Stored entries
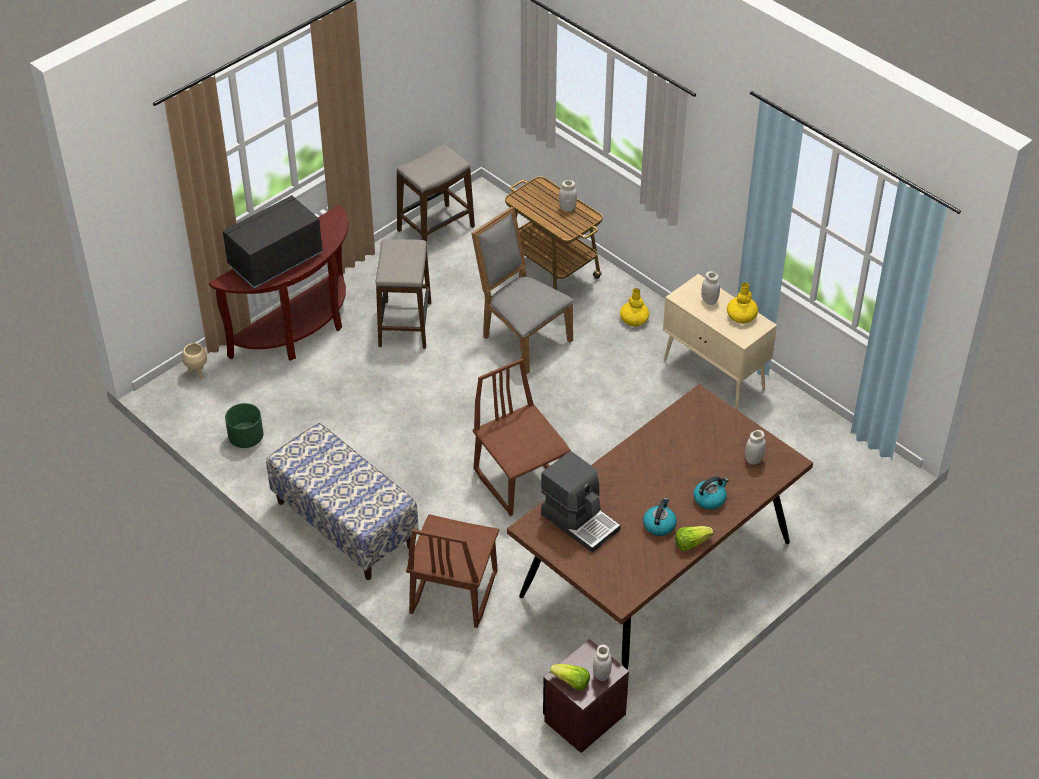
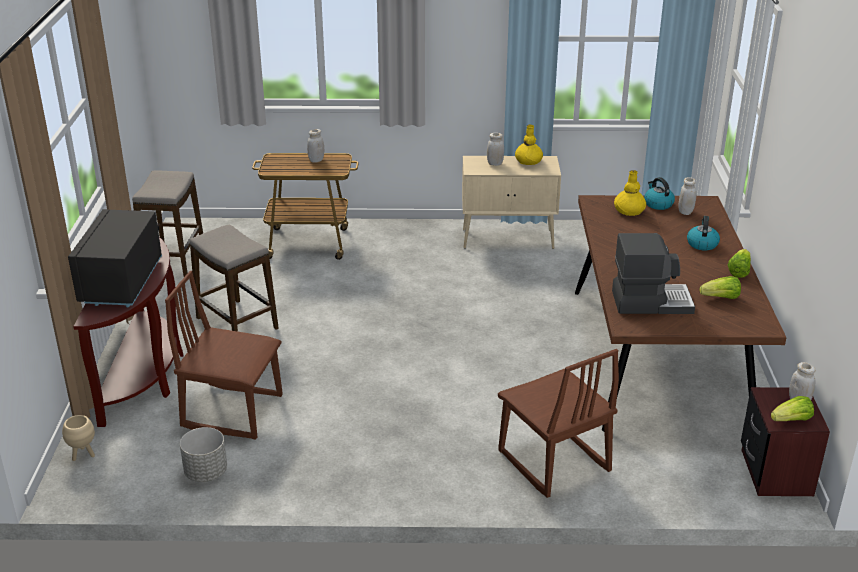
camera: 45 degrees left, 15 degrees down
(246, 438) = (205, 472): green planter -> grey planter
(344, 524) = (392, 476): bench -> none
(521, 479) = (482, 362): brown chair -> brown chair (233, 411)
(522, 338) = (344, 285): grey chair -> none
(634, 319) = (407, 238): yellow vase -> yellow vase (629, 211)
(634, 555) = (721, 298): none -> lettuce
(659, 525) = (701, 274): kettle -> kettle (658, 204)

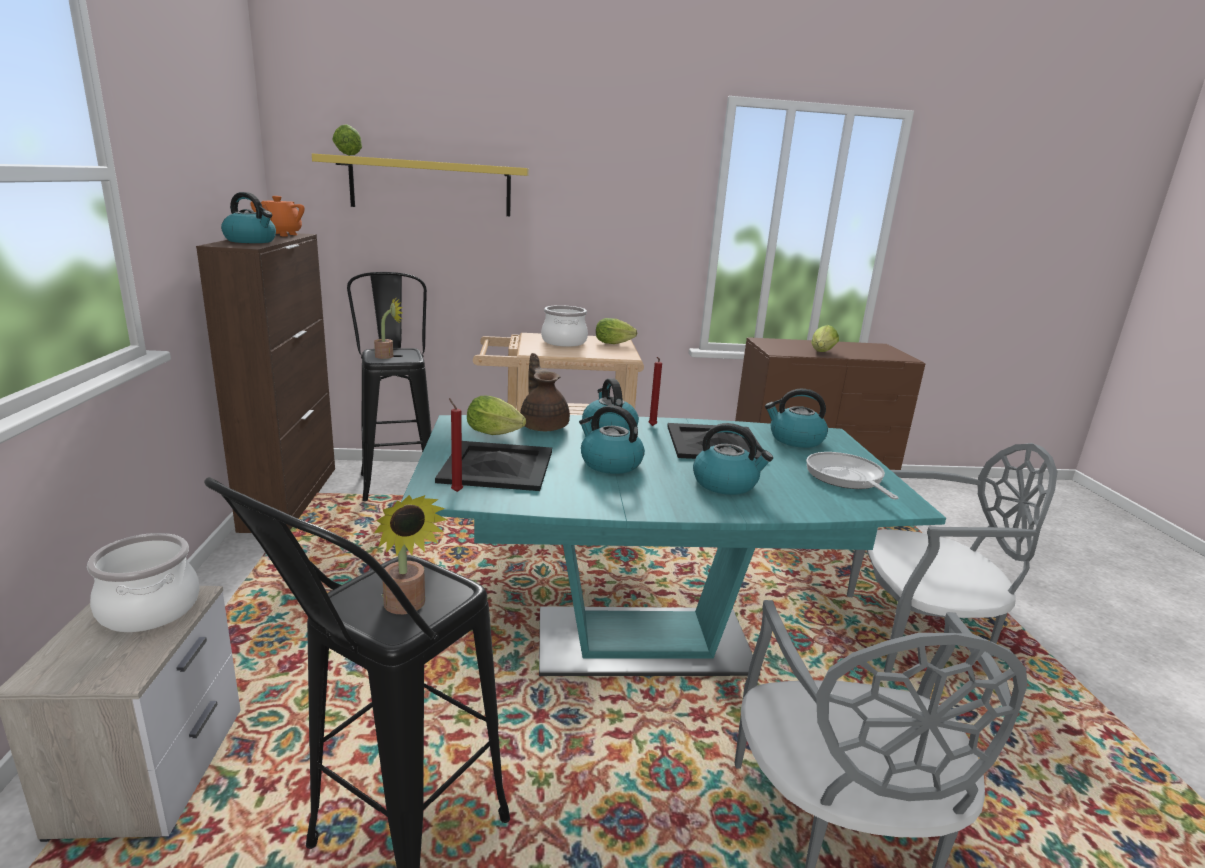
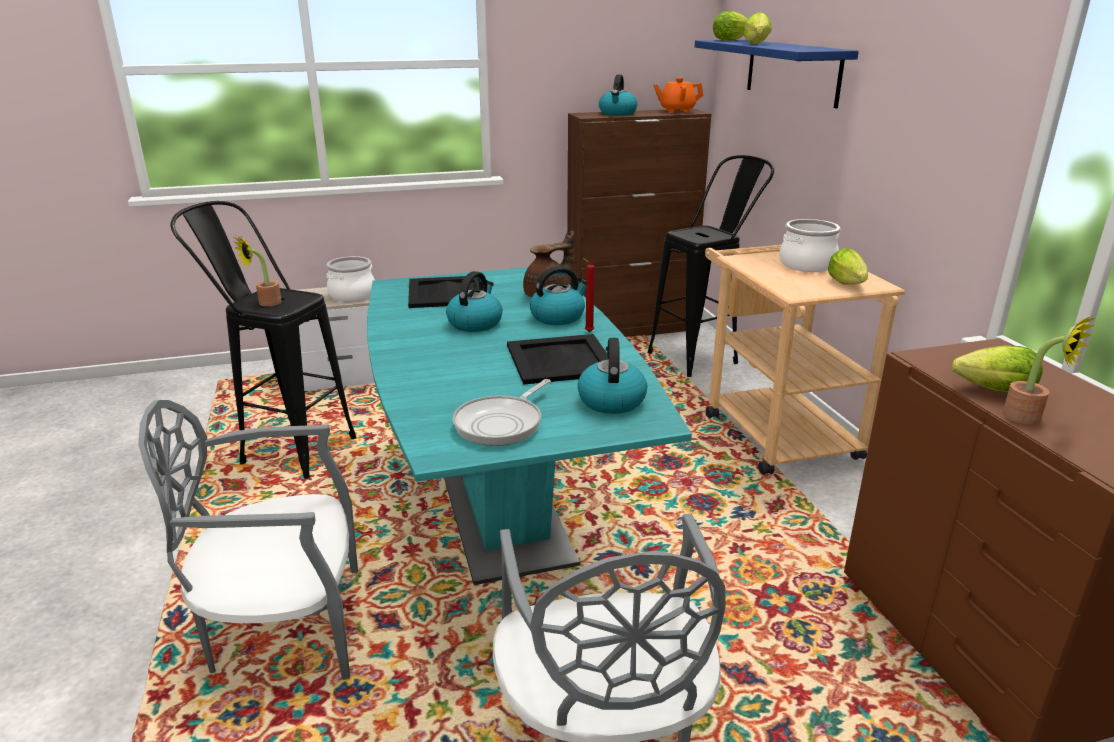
camera: 80 degrees right, 5 degrees up
(388, 356) = (698, 233): potted plant -> potted plant (1030, 418)
(431, 187) = (792, 71): yellow shelf -> blue shelf
(455, 491) = (398, 288): red candle -> none
(497, 434) = (514, 285): lettuce -> lettuce (756, 44)
(726, 484) = (453, 366): kettle -> none
(846, 478) = (502, 423): frying pan -> frying pan turned 150 degrees clockwise

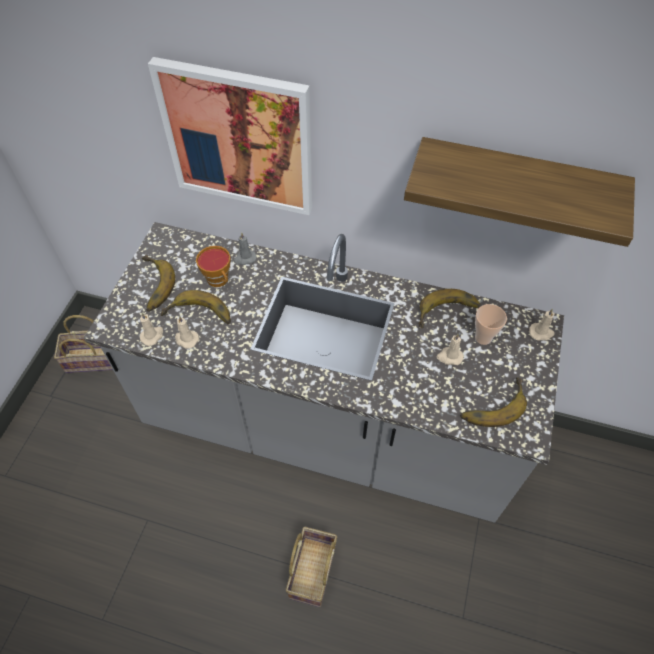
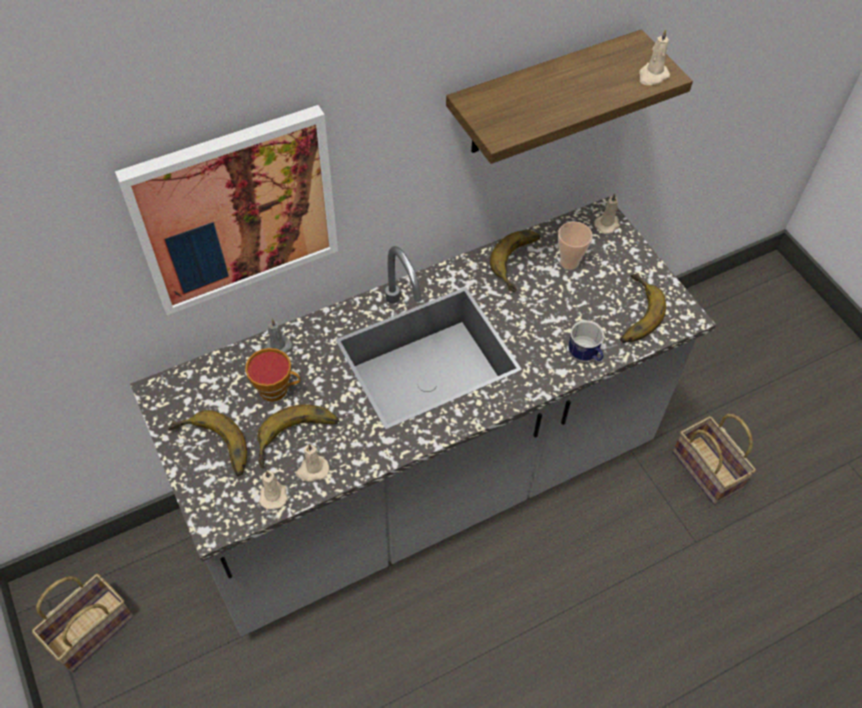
camera: 45 degrees left, 0 degrees up
(313, 573) = (548, 622): basket -> basket (709, 471)
(424, 405) = (585, 356): none -> mug
(449, 357) = (561, 299): beige candle -> beige candle (652, 76)

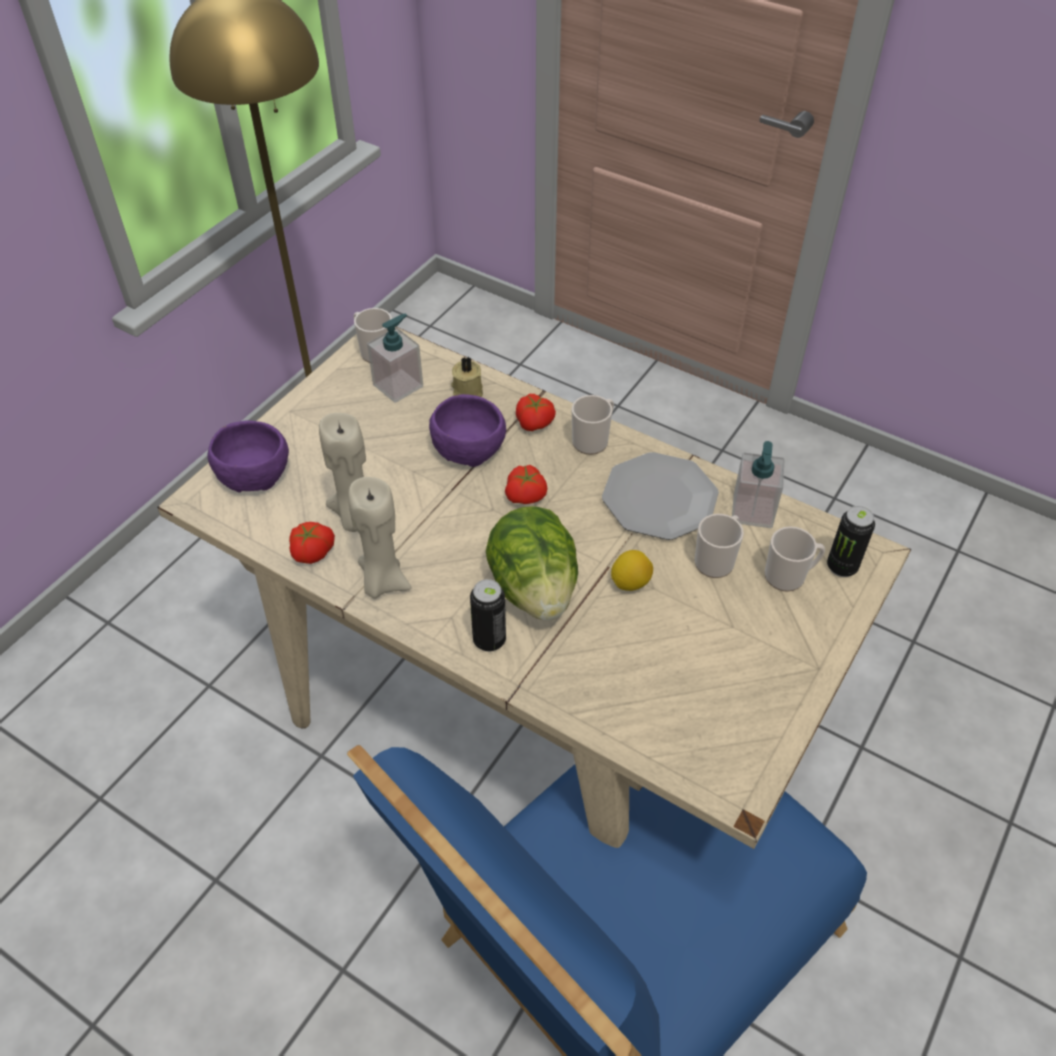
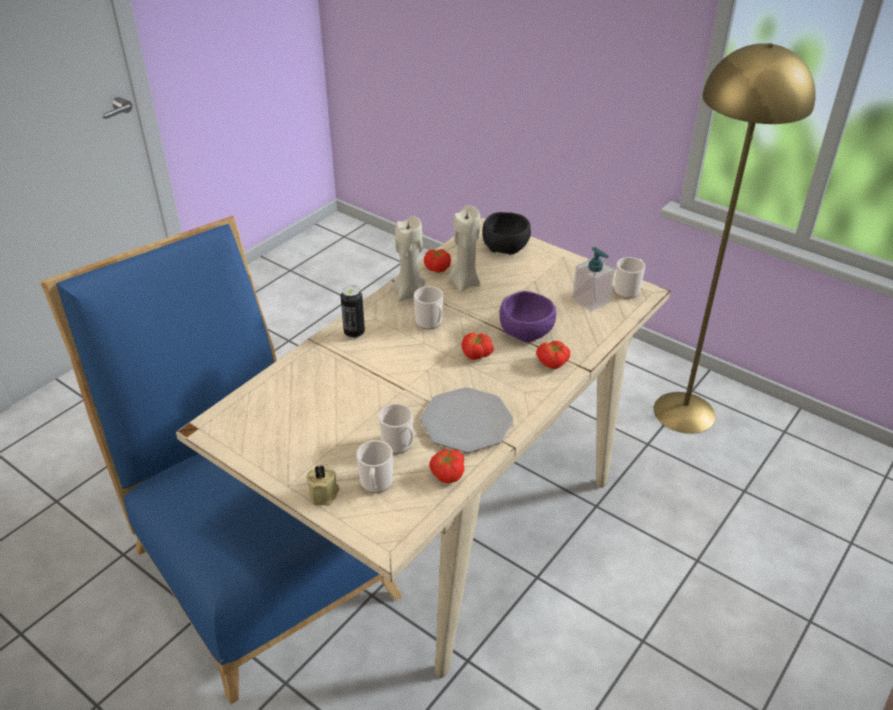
camera: 95 degrees right, 10 degrees down
(252, 472) = (506, 245): purple bowl -> black bowl
(467, 390) = (588, 331): beige candle -> beige candle (325, 494)
(534, 588) = (391, 353): lettuce -> none
(593, 440) = (532, 392): mug -> mug (430, 323)
(630, 582) = (387, 397): lemon -> none
(752, 511) = (446, 474): soap dispenser -> tomato
(842, 567) = (378, 519): can -> none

Assigned task - Each line above that has the word "left" must be copied.

Result below -
camera: 45 degrees left, 15 degrees down
camera: 45 degrees left, 0 degrees up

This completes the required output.